For relatives of people with T1D, the Pathway to Prevention Study offers risk screening. The screening can detect T1D years before symptoms appear. A positive test for the autoantibodies signals the early stages of T1D, allowing patients to become eligible for monitoring and clinical studies.
Two new studies for people newly diagnosed with T1D are also planned to open for enrollment in 2023.

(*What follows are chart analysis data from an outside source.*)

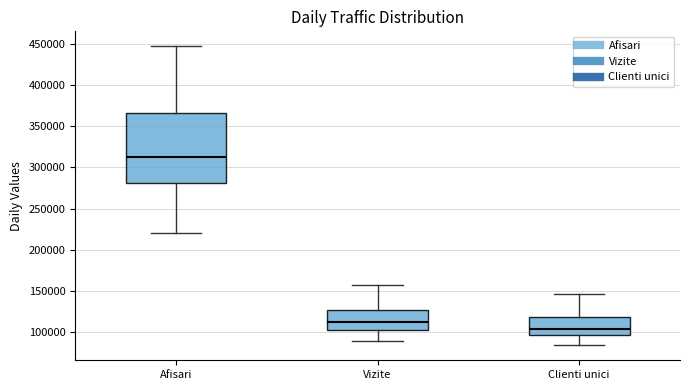

Reading left to right, transcribe this box plot: for each box, give where its median line is, the range the box spans, and where its two whiskers end, as read against the y-axis. The values are not printed on the chart, so give them approximately, as read against the axis.

Afisari: median 315000, box 280000 to 365000, whiskers 220000 to 445000
Vizite: median 110000, box 105000 to 130000, whiskers 90000 to 155000
Clienti unici: median 105000, box 95000 to 120000, whiskers 85000 to 145000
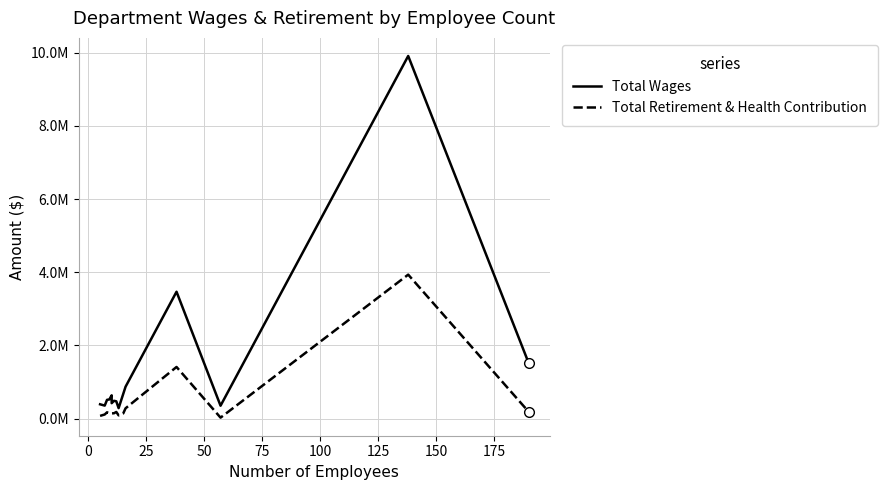

At how many categories does at least one series exceed 5339324?

1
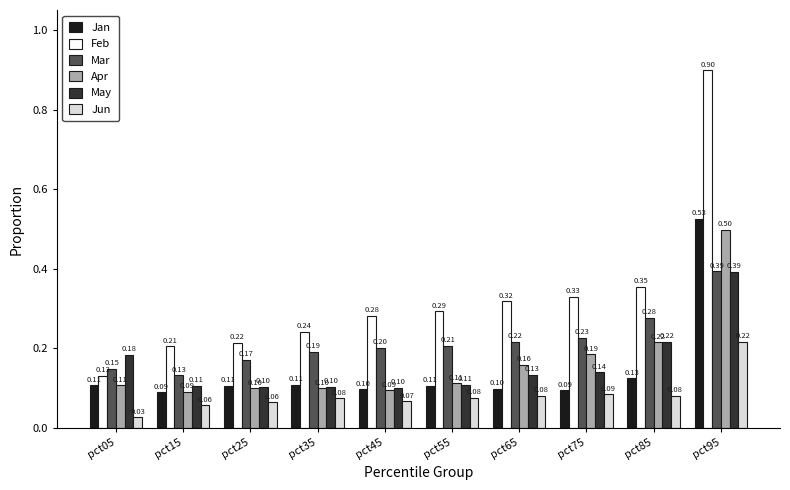

What are all the series names shown in the legend?

Jan, Feb, Mar, Apr, May, Jun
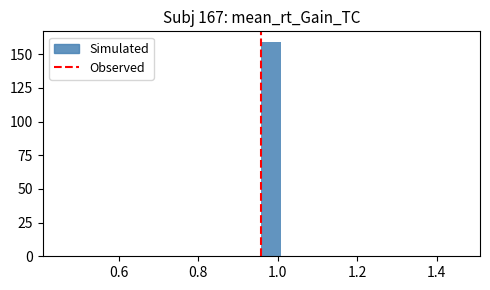

Read against the x-axis, roughly where is the centre of the tallest bar?

0.98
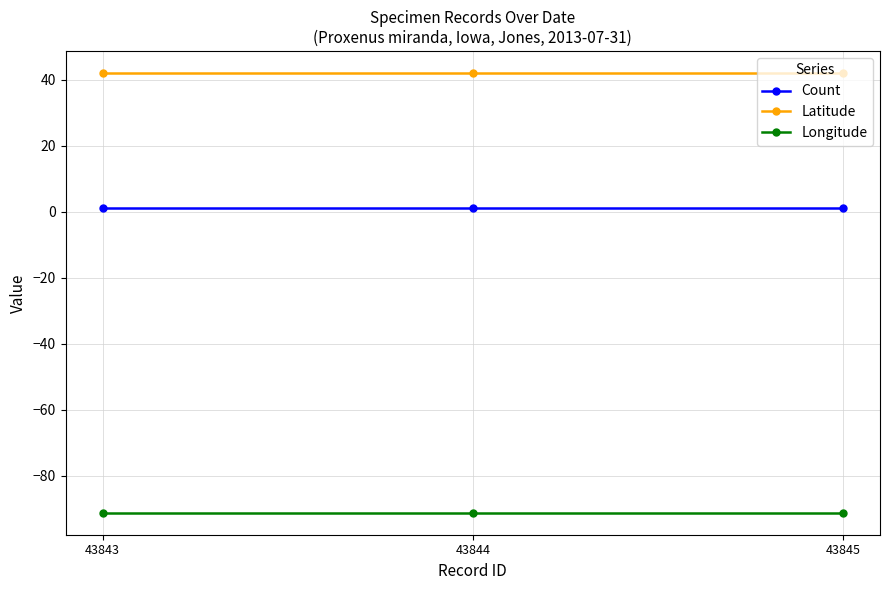

What is the sum of all Count values?

3.0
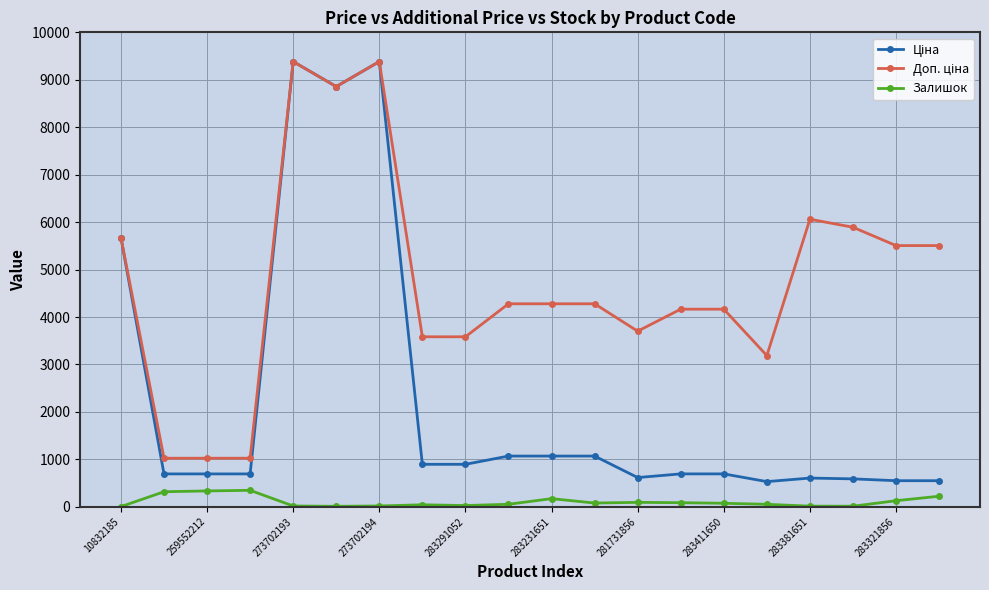

What is the smallest value displayed?

4.0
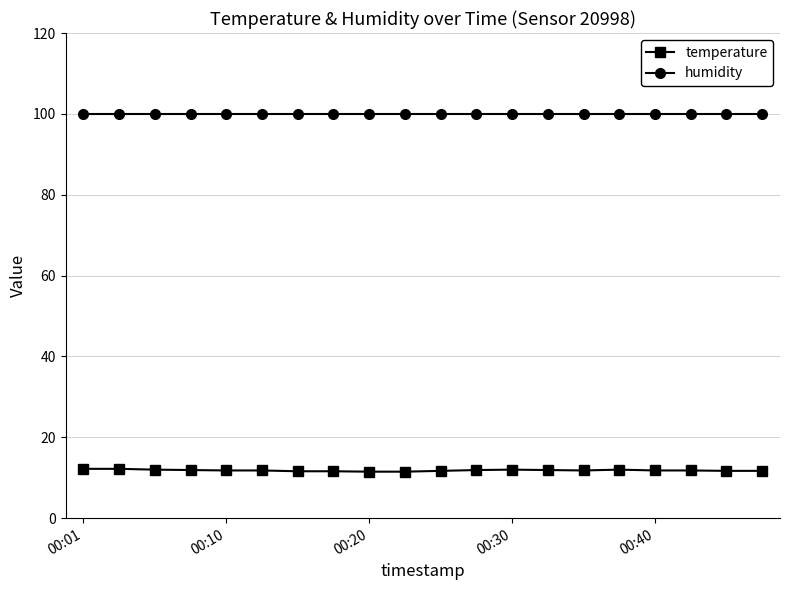

Which series has the largest total across all categories?

humidity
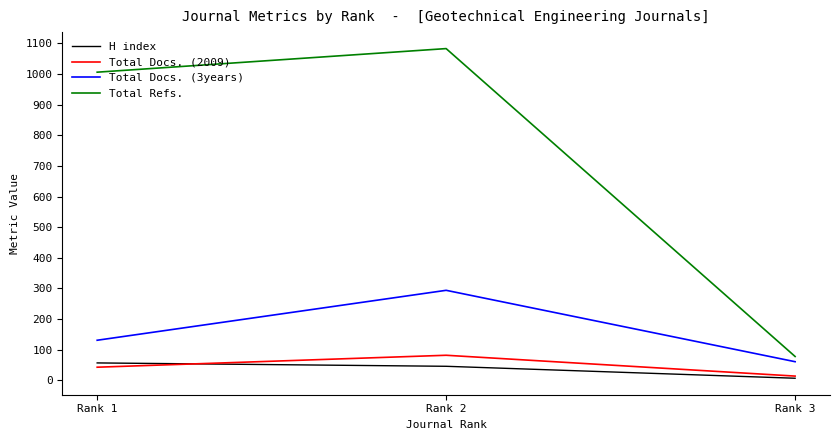

At which category is the sum across all series the highest?

Rank 2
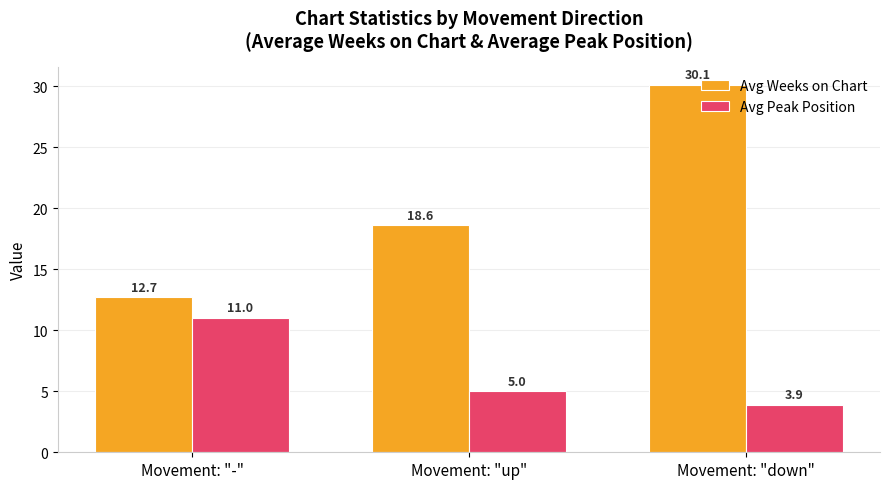

What is the value of the Avg Peak Position bar at the 3rd from the left?

3.9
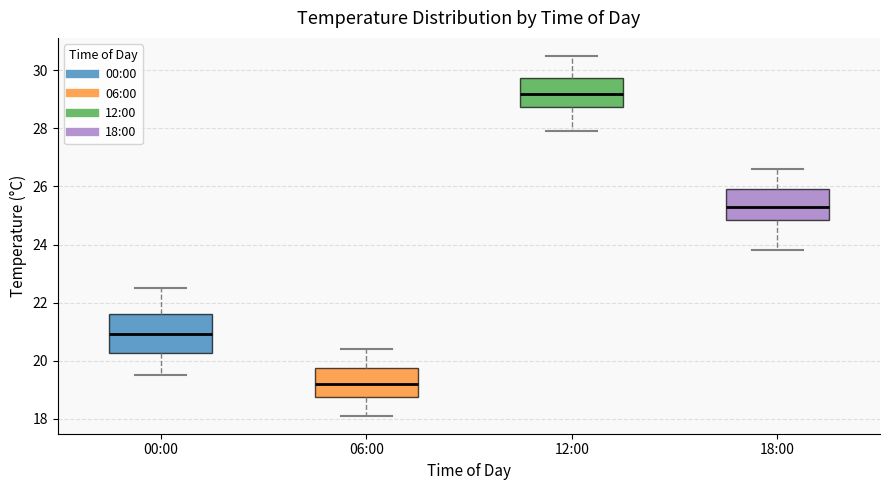

Which box has the highest median line?

12:00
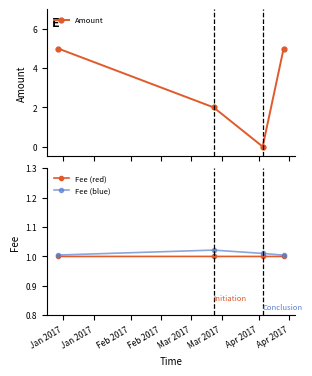

True or false: Amount has more than 2 interior local peaks.

False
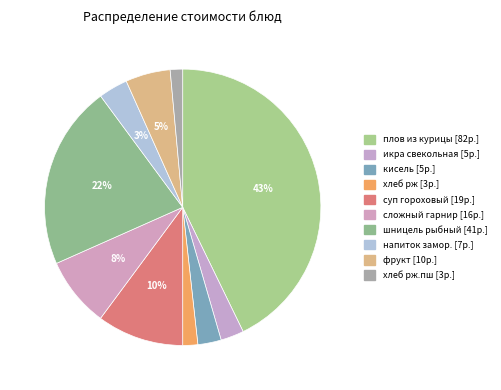

Which slice is the smallest?

хлеб рж.пш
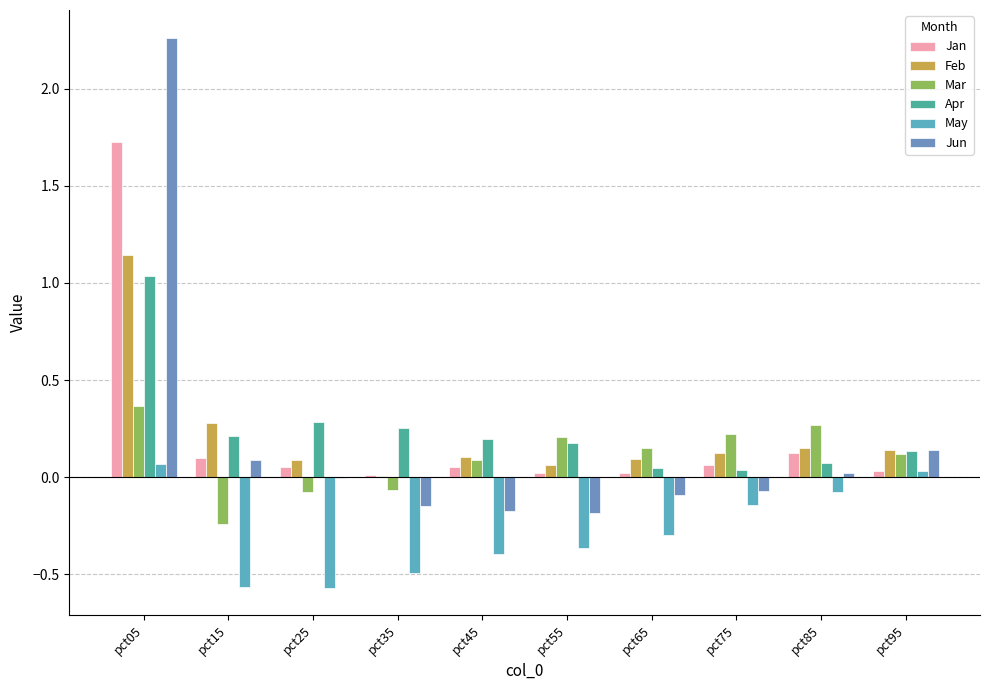

How many values in May are above zero?

2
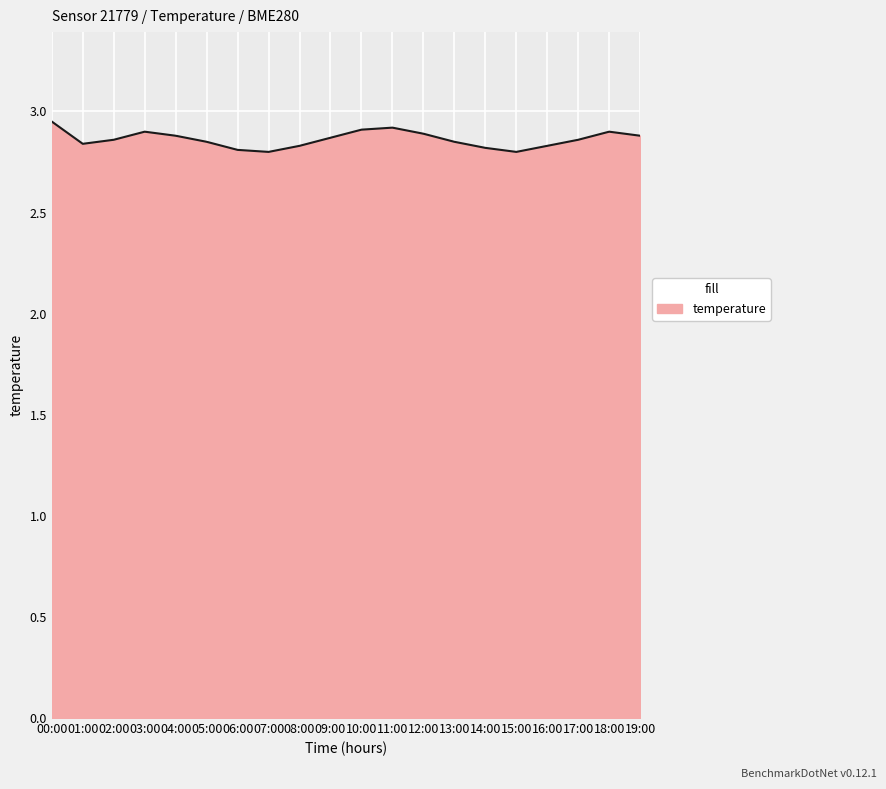

What position from the left is 06:00?

7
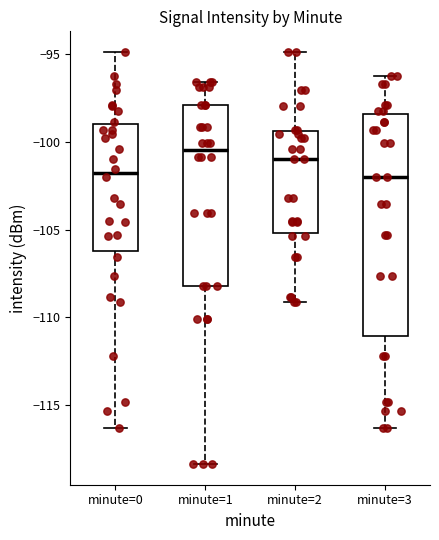

Reading left to right, transcribe this box plot: for each box, give where its median line is, the range the box spans, and where its two whiskers end, as read against the y-axis. The values are not printed on the chart, so give them approximately, as read against the axis.

minute=0: median -102.0, box -106.0 to -99.0, whiskers -116.5 to -95.0
minute=1: median -100.5, box -108.0 to -98.0, whiskers -118.5 to -96.5
minute=2: median -101.0, box -105.0 to -99.5, whiskers -109.0 to -95.0
minute=3: median -102.0, box -111.0 to -98.5, whiskers -116.5 to -96.0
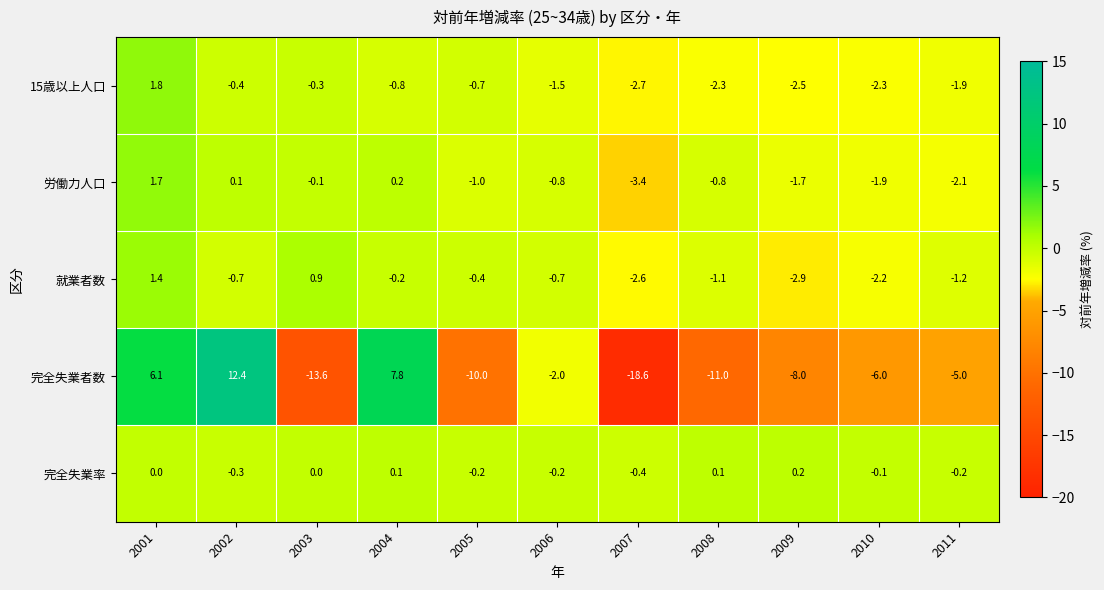

Where does the 就業者数 series first go above 0?

2001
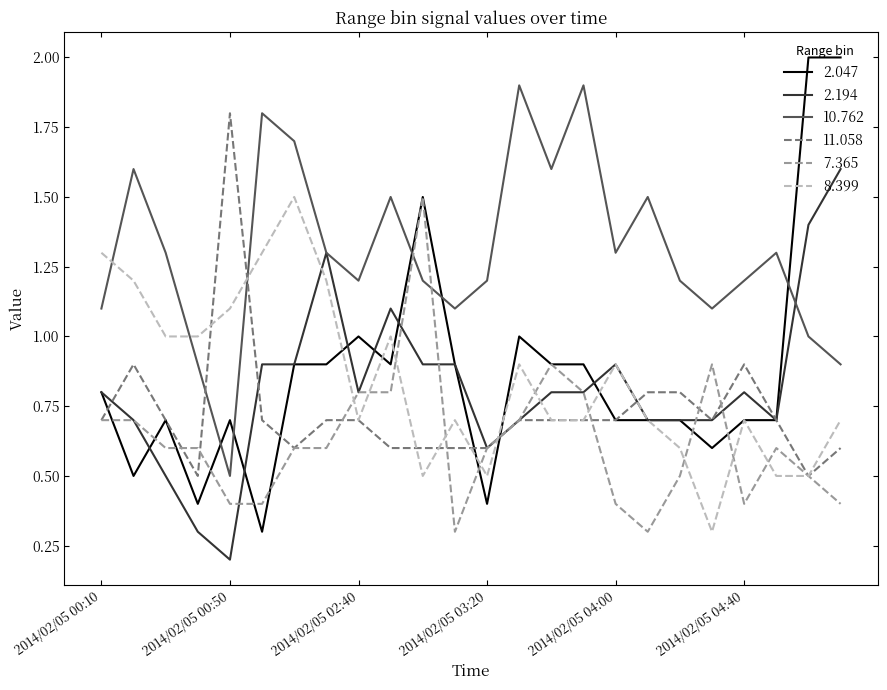

How many times do 10.762 and 7.365 cross each other?

2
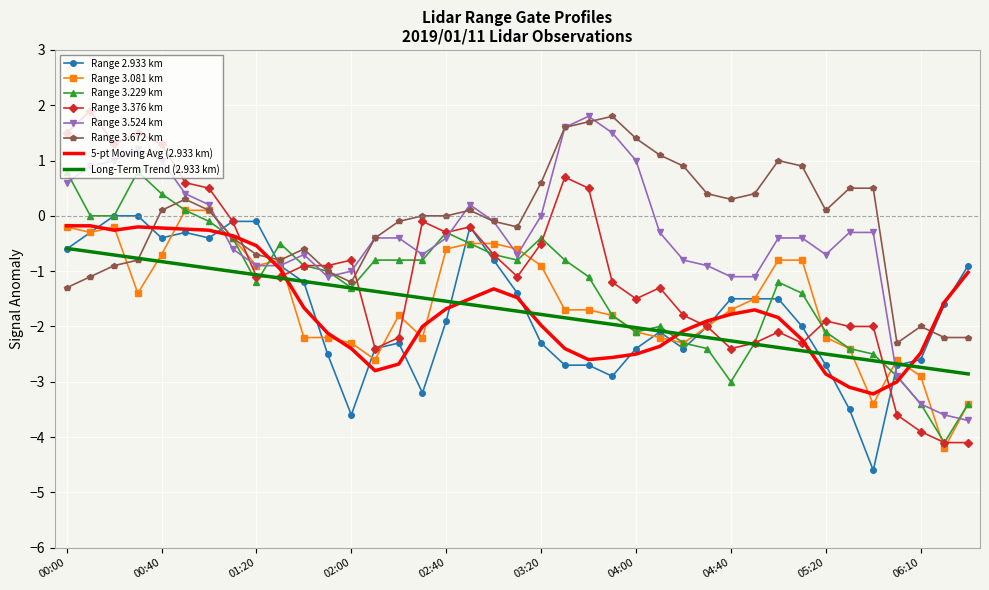

Which series ends up on top after the final intersection of Range 3.672 km and Range 3.376 km?

Range 3.672 km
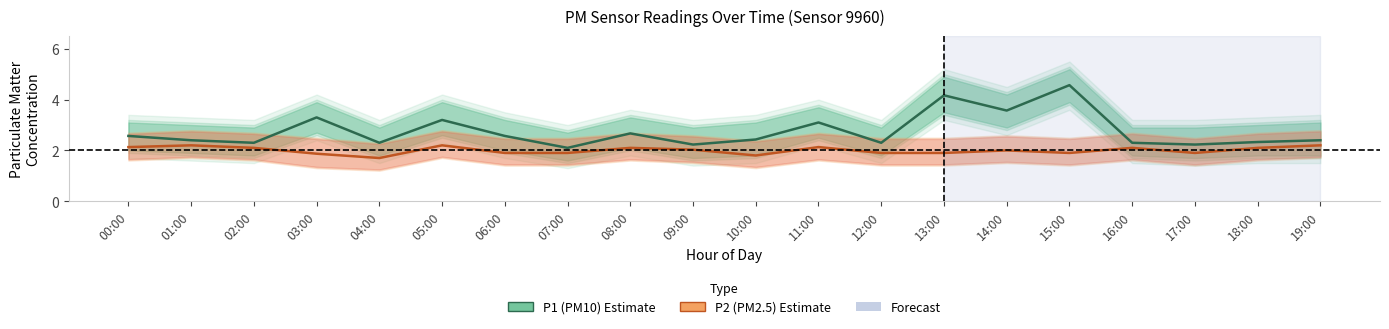

Where is the first local maximum for P2?

01:00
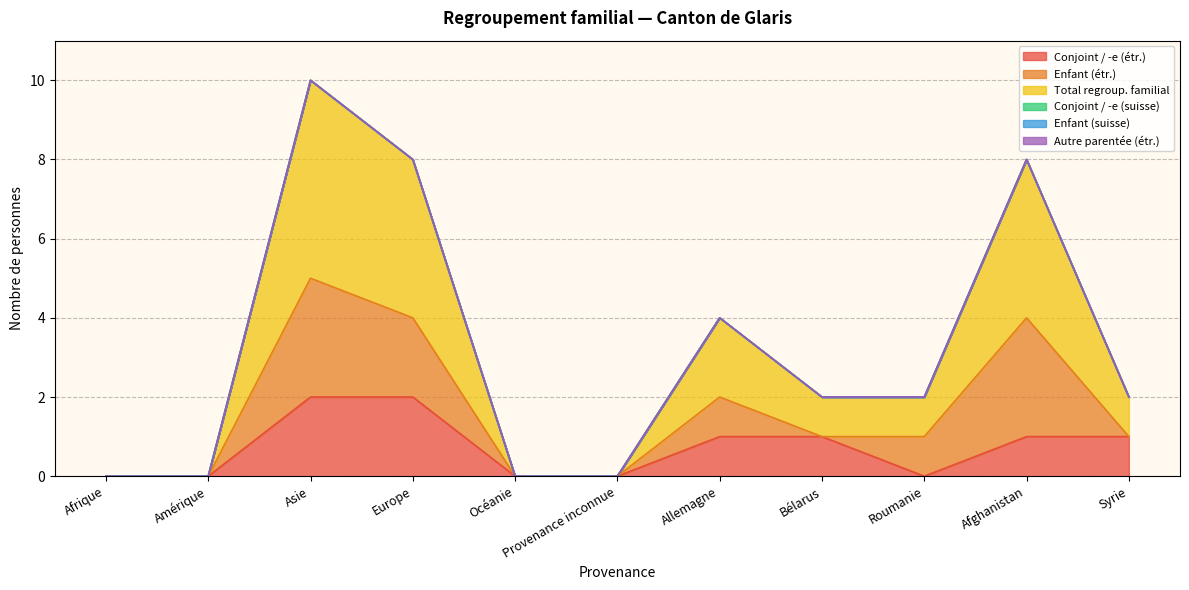

Which has a higher value, Europe or Provenance inconnue?

Europe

In December 2022, the American Diabetes Association (ADA) released its guidelines on standards of care in diabetes for 2023. Exhibiting a more extensive update to its annual recommendations, the ADA highlighted the prevalence of health inequities in diabetes development, particularly in vulnerable communities and communities of color who are disproportionately affected. The association suggests screening tests for at-risk populations to improve health inequities by identifying food and housing insecurity, financial obstacles, and local community support.
Calling the approval of the first-ever disease-modifying drug for T1D “just the start”, JDRF’s Clarkson continues, “the landmark approval demonstrates to researchers and funders that immune therapies for T1D are possible and effective.”